I used to take the campus metaphor seriously. I took colleges and universities at their word. Each was indeed situated on a campus, an open field where people could move about freely, and ideas and knowledge could easily be exchanged. You could wander around or settle down in the shade of the great plane tree, talk, argue, love. Even in the most crowded, urban setting a campus was a locus amoenus, a pleasant, pastoral setting, a good place for all three of those activities.
No, that’s not a fantasy; we experienced it first-hand. Don’t you remember?
But then signs began to go up: “Private Property.” The campus was no longer one field; it was a cluster of fields, with carefully surveyed disciplinary boundaries. That was, I guess, the way it had to be. If you’re serious about knowledge, you have to be willing to specialize, dig down at one place or another, find friends and maybe your vocation there.
After a while, though, the signs changed: “No Trespassing.” “No Hunting.” “Keep Out.” OK. I understand that. This is my field. That’s yours. Good fences make good neighbors. Keep away from my field and I’ll keep away from yours. Cut the barbed wire and what was once a locus amoenus becomes a minefield.
Well, not really. Nobody gets blown up. Those signs are just the “Trespassers W” sign in Pooh’s Hundred Acre Wood. But they left me dissatisfied, looking for something more, “hungry”, you could say. And D.H. Lawrence knew what that meant: “They poach because they’re hungry.” Think of the signs as essential to the joy of poaching. You can’t poach without them. It’s delicious, sneaking in and out by the back gate, trying not to get caught, savoring the catch that night by the fire.
In Classics poaching is a special joy, not just because the field has been so subdivided, but because now so much has been outsourced. Ancient history has goes over to the History silo; Plato and Aristotle to Philosophy. Things are crowded in Art these days but maybe they’d take upGreek and Roman art and ancient material culture for that matter. Political theory? Sent off to Political Science. Don’t worry the Quants won’t even notice. Interested in the development of literary genres? Comp. Lit owns the silo for that. And so on.

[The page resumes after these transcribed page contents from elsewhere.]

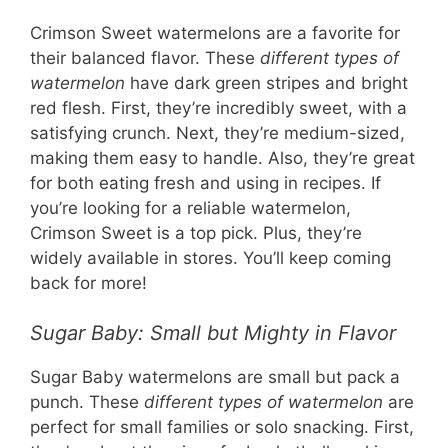
Crimson Sweet watermelons are a favorite for
their balanced flavor. These
different types of
watermelon
have dark green stripes and bright
red flesh. First, they’re incredibly sweet, with a
satisfying crunch. Next, they’re medium-sized,
making them easy to handle. Also, they’re great
for both eating fresh and using in recipes. If
you’re looking for a reliable watermelon,
Crimson Sweet is a top pick. Plus, they’re
widely available in stores. You’ll keep coming
back for more!
Sugar Baby: Small but Mighty in Flavor
Sugar Baby watermelons are small but pack a
punch. These
different types of watermelon
are
perfect for small families or solo snacking. First,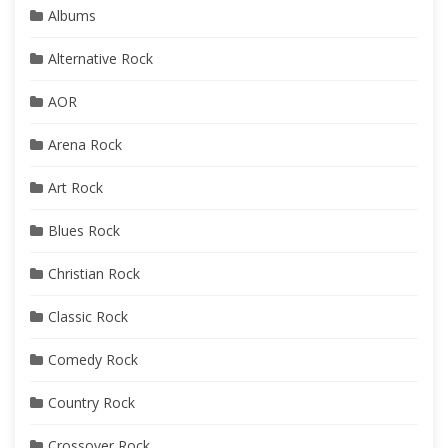
Albums
Alternative Rock
AOR
Arena Rock
Art Rock
Blues Rock
Christian Rock
Classic Rock
Comedy Rock
Country Rock
Crossover Rock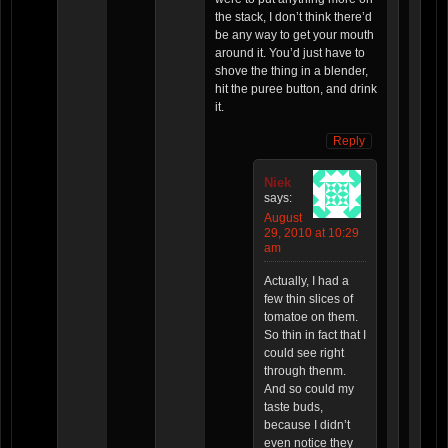
the stack, I don’t think there’d
be any way to get your mouth
around it. You’d just have to
shove the thing in a blender,
hit the puree button, and drink
it.
Reply
Niek
says:
August
29, 2010 at 10:29
am
Actually, I had a
few thin slices of
tomatoe on them.
So thin in fact that I
could see right
through thenm.
And so could my
taste buds,
because I didn’t
even notice they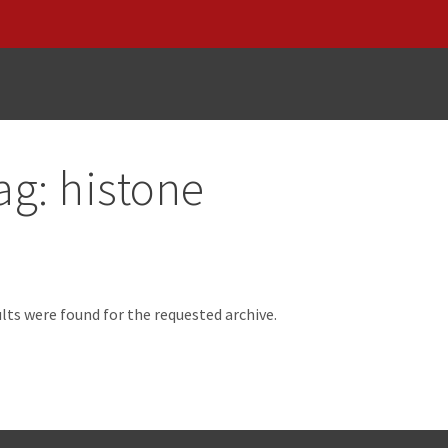
ag:
histone
d
lts were found for the requested archive.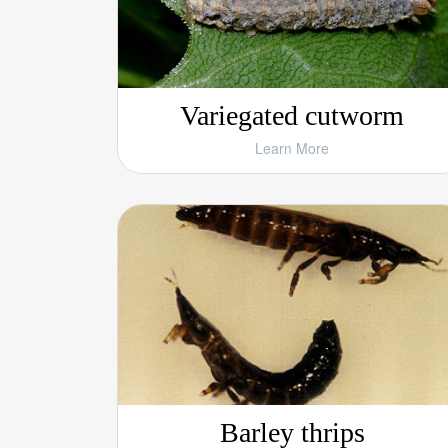
Variegated cutworm
Learn More
Barley thrips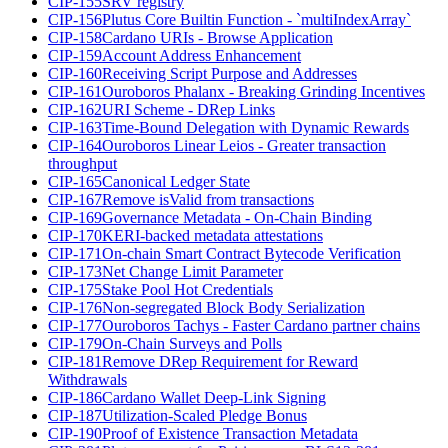
CIP-155
SRV registry
CIP-156
Plutus Core Builtin Function - `multiIndexArray`
CIP-158
Cardano URIs - Browse Application
CIP-159
Account Address Enhancement
CIP-160
Receiving Script Purpose and Addresses
CIP-161
Ouroboros Phalanx - Breaking Grinding Incentives
CIP-162
URI Scheme - DRep Links
CIP-163
Time-Bound Delegation with Dynamic Rewards
CIP-164
Ouroboros Linear Leios - Greater transaction
throughput
CIP-165
Canonical Ledger State
CIP-167
Remove isValid from transactions
CIP-169
Governance Metadata - On-Chain Binding
CIP-170
KERI-backed metadata attestations
CIP-171
On-chain Smart Contract Bytecode Verification
CIP-173
Net Change Limit Parameter
CIP-175
Stake Pool Hot Credentials
CIP-176
Non-segregated Block Body Serialization
CIP-177
Ouroboros Tachys - Faster Cardano partner chains
CIP-179
On-Chain Surveys and Polls
CIP-181
Remove DRep Requirement for Reward
Withdrawals
CIP-186
Cardano Wallet Deep-Link Signing
CIP-187
Utilization-Scaled Pledge Bonus
CIP-190
Proof of Existence Transaction Metadata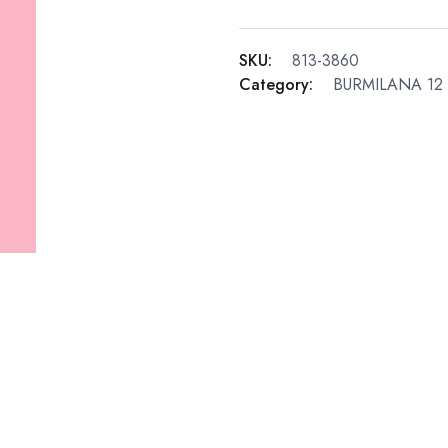
SKU:
813-3860
Category:
BURMILANA 12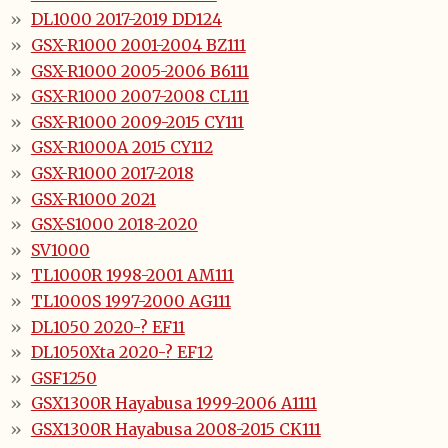
DL1000 2017-2019 DD124
GSX-R1000 2001-2004 BZ111
GSX-R1000 2005-2006 B6111
GSX-R1000 2007-2008 CL111
GSX-R1000 2009-2015 CY111
GSX-R1000A 2015 CY112
GSX-R1000 2017-2018
GSX-R1000 2021
GSX-S1000 2018-2020
SV1000
TL1000R 1998-2001 AM111
TL1000S 1997-2000 AG111
DL1050 2020-? EF11
DL1050Xta 2020-? EF12
GSF1250
GSX1300R Hayabusa 1999-2006 A1111
GSX1300R Hayabusa 2008-2015 CK111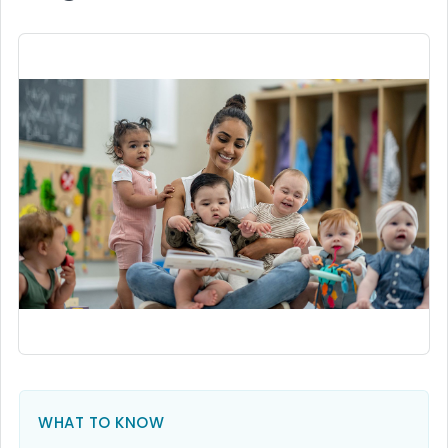
WHAT TO KNOW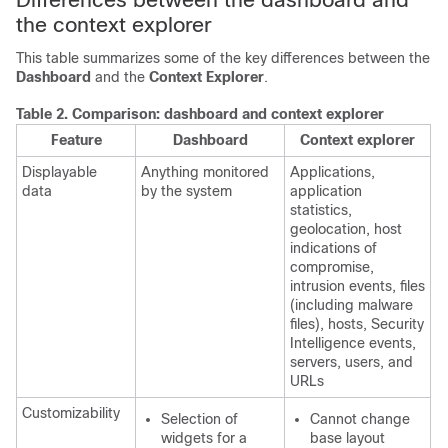
the context explorer
This table summarizes some of the key differences between the
Dashboard
and the
Context Explorer
.
Table 2.
Comparison: dashboard and context explorer
Feature
Dashboard
Context explorer
Displayable
Anything monitored
Applications,
data
by the system
application
statistics,
geolocation,
host
indications of
compromise,
intrusion events, files
(including malware
files), hosts, Security
Intelligence events,
servers, users, and
URLs
Customizability
Selection of
Cannot change
widgets for a
base layout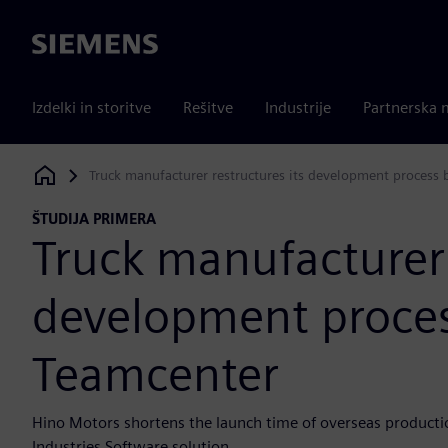
Siemens
Izdelki in storitve
Rešitve
Industrije
Partnerska 
Truck manufacturer restructures its development process
Siemens Digital Industries Software
ŠTUDIJA PRIMERA
Truck manufacturer 
development proces
Teamcenter
Hino Motors shortens the launch time of overseas producti
Industries Software solution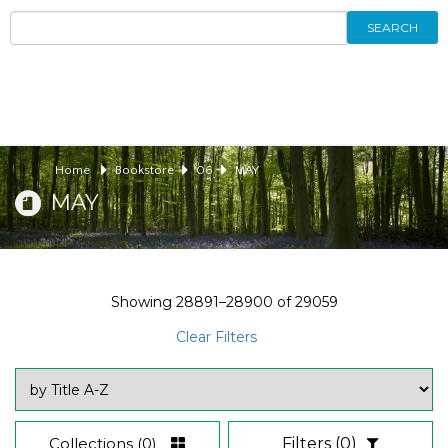
SEARCH
Home
Bookstore
06
MAY
MAY
Showing
28891–28900
of
29059
Clear Filters
Collections
(0)
Filters
(0)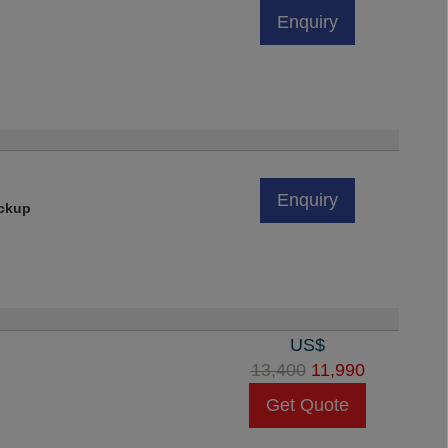
Enquiry
Enquiry
ickup
US$
13,400
11,990
Get Quote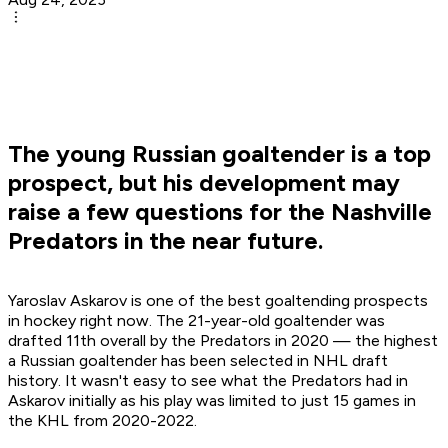
The young Russian goaltender is a top
prospect, but his development may
raise a few questions for the Nashville
Predators in the near future.
Yaroslav Askarov is one of the best goaltending prospects
in hockey right now. The 21-year-old goaltender was
drafted 11th overall by the Predators in 2020 — the highest
a Russian goaltender has been selected in NHL draft
history. It wasn't easy to see what the Predators had in
Askarov initially as his play was limited to just 15 games in
the KHL from 2020-2022.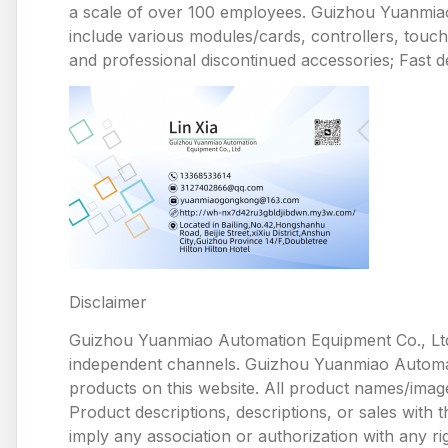
a scale of over 100 employees. Guizhou Yuanmiao 
include various modules/cards, controllers, touc
and professional discontinued accessories; Fast de
Disclaimer
Guizhou Yuanmiao Automation Equipment Co., Ltd
independent channels. Guizhou Yuanmiao Automation
products on this website. All product names/image
Product descriptions, descriptions, or sales with
imply any association or authorization with any ri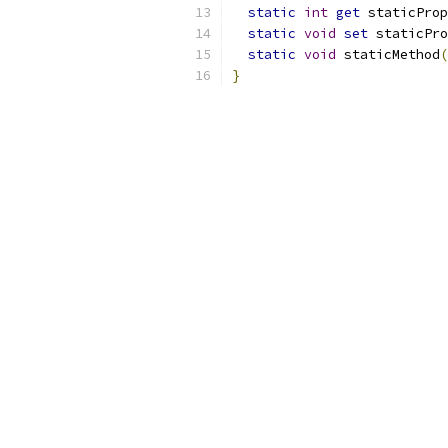
static
int
get
 staticProp
static
void
set
 staticPro
static
void
 staticMethod
(
}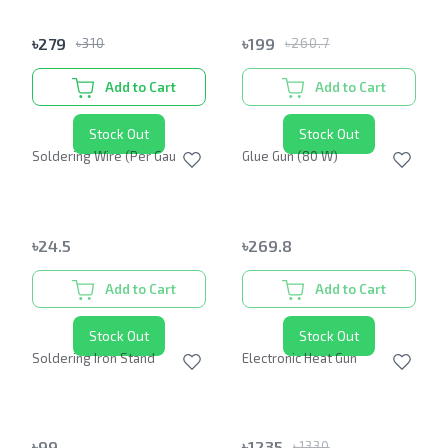
৳
279
৳
199
৳
310
৳
260.7
Add to Cart
Add to Cart
Stock Out
Stock Out
Soldering Wire (Per Gauge)
Glue Gun (80 W)
৳
24.5
৳
269.8
Add to Cart
Add to Cart
Stock Out
Stock Out
Soldering Iron Stand
Electronic Heat Gun
৳
99
৳
1235
৳
1330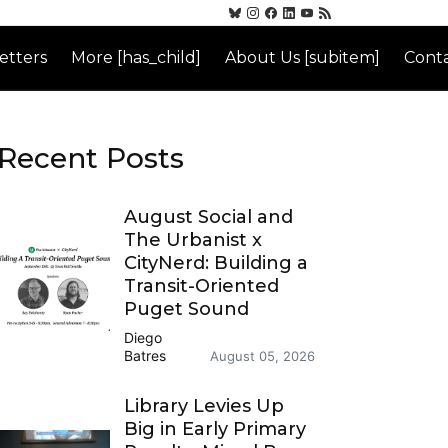
etters
More [has_child]
About Us [subitem]
Conta
Recent Posts
August Social and
The Urbanist x
CityNerd: Building a
Transit-Oriented
Puget Sound
Diego
Batres
August 05, 2026
Library Levies Up
Big in Early Primary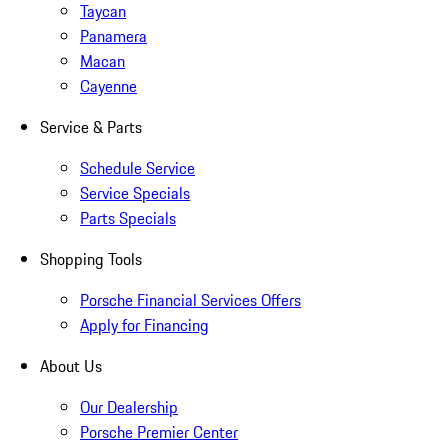
Taycan
Panamera
Macan
Cayenne
Service & Parts
Schedule Service
Service Specials
Parts Specials
Shopping Tools
Porsche Financial Services Offers
Apply for Financing
About Us
Our Dealership
Porsche Premier Center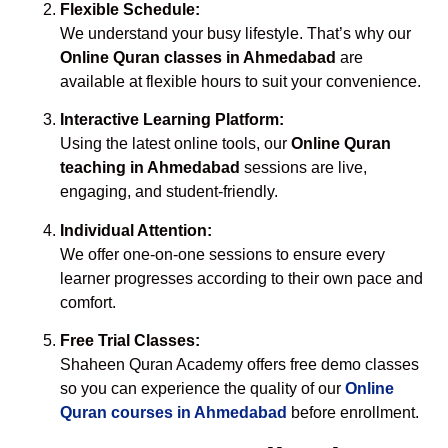
Flexible Schedule:
We understand your busy lifestyle. That’s why our
Online Quran classes in Ahmedabad
are
available at flexible hours to suit your convenience.
Interactive Learning Platform:
Using the latest online tools, our
Online Quran
teaching in Ahmedabad
sessions are live,
engaging, and student-friendly.
Individual Attention:
We offer one-on-one sessions to ensure every
learner progresses according to their own pace and
comfort.
Free Trial Classes:
Shaheen Quran Academy offers free demo classes
so you can experience the quality of our
Online
Quran courses in Ahmedabad
before enrollment.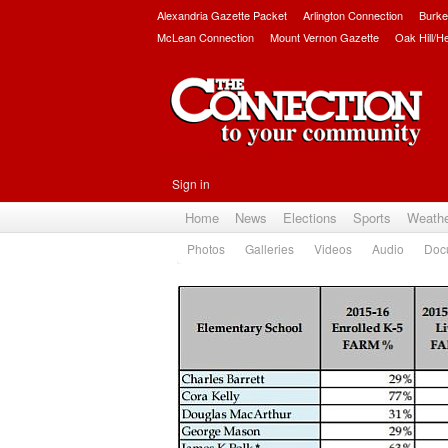
Alexandria Gazette Packet
Arlington Connection
Burke
McLean Connection
Mount Vernon Gazette
Oak Hill/H
Sign in
Home
News
Elections
Sports
Weath
Photos
Galleries
Videos
Audio
Doc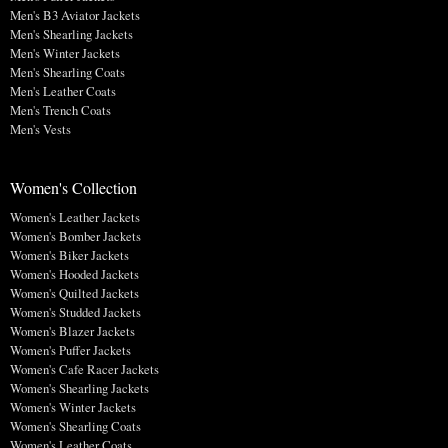
Men's B3 Aviator Jackets
Men's Shearling Jackets
Men's Winter Jackets
Men's Shearling Coats
Men's Leather Coats
Men's Trench Coats
Men's Vests
Women's Collection
Women's Leather Jackets
Women's Bomber Jackets
Women's Biker Jackets
Women's Hooded Jackets
Women's Quilted Jackets
Women's Studded Jackets
Women's Blazer Jackets
Women's Puffer Jackets
Women's Cafe Racer Jackets
Women's Shearling Jackets
Women's Winter Jackets
Women's Shearling Coats
Women's Leather Coats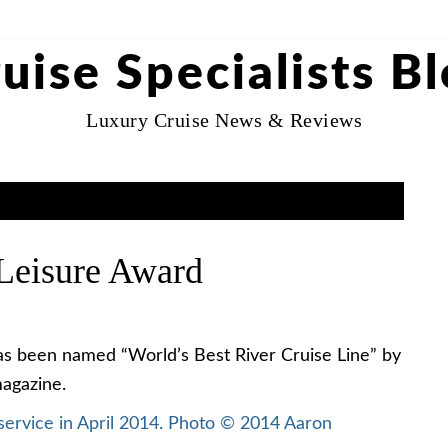
uise Specialists B
Luxury Cruise News & Reviews
Leisure Award
as been named “World’s Best River Cruise Line” by
agazine.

That’s why three of us renegade classicists decided to start poaching. We were hungry, sick of hearing the old Tom Lehrer song:
“Once the missiles go up
Who cares where they come down?
That’s not my department,”
Says Werner von Braun.”
We couldn’t claim expertise in any of the outsourced fields. Others knew the specialized scholarship, but as classicists we thought we knew something, too: How to interrogate a Greek text. So we picked a short out-sourced one, the Gospel of Mark, and tried reading it together as if it were a newly discovered text from the Hellenized eastern Mediterranean at the beginning of the Roman empire. Verse by verse, chapter by chapter, we read it as Greek, and emailed each other about what we saw in it. We argued, agreed, disagreed, and along the way kept experiencing a kind of discourse for which we had been trained (partially at least) but hadn't encountered very often in academia. I hope that we three renegade classicists might have modeled that discourse by our efforts to be true to the Greek, by our frankness and honesty with one another, and by our play-filled tussling with the text and the issues it raises.
You can judge the results at www.Gospelrenegades.com.
For the sheer joy of it, there’s nothing like poaching -- well, nothing quite like it. Give it a try.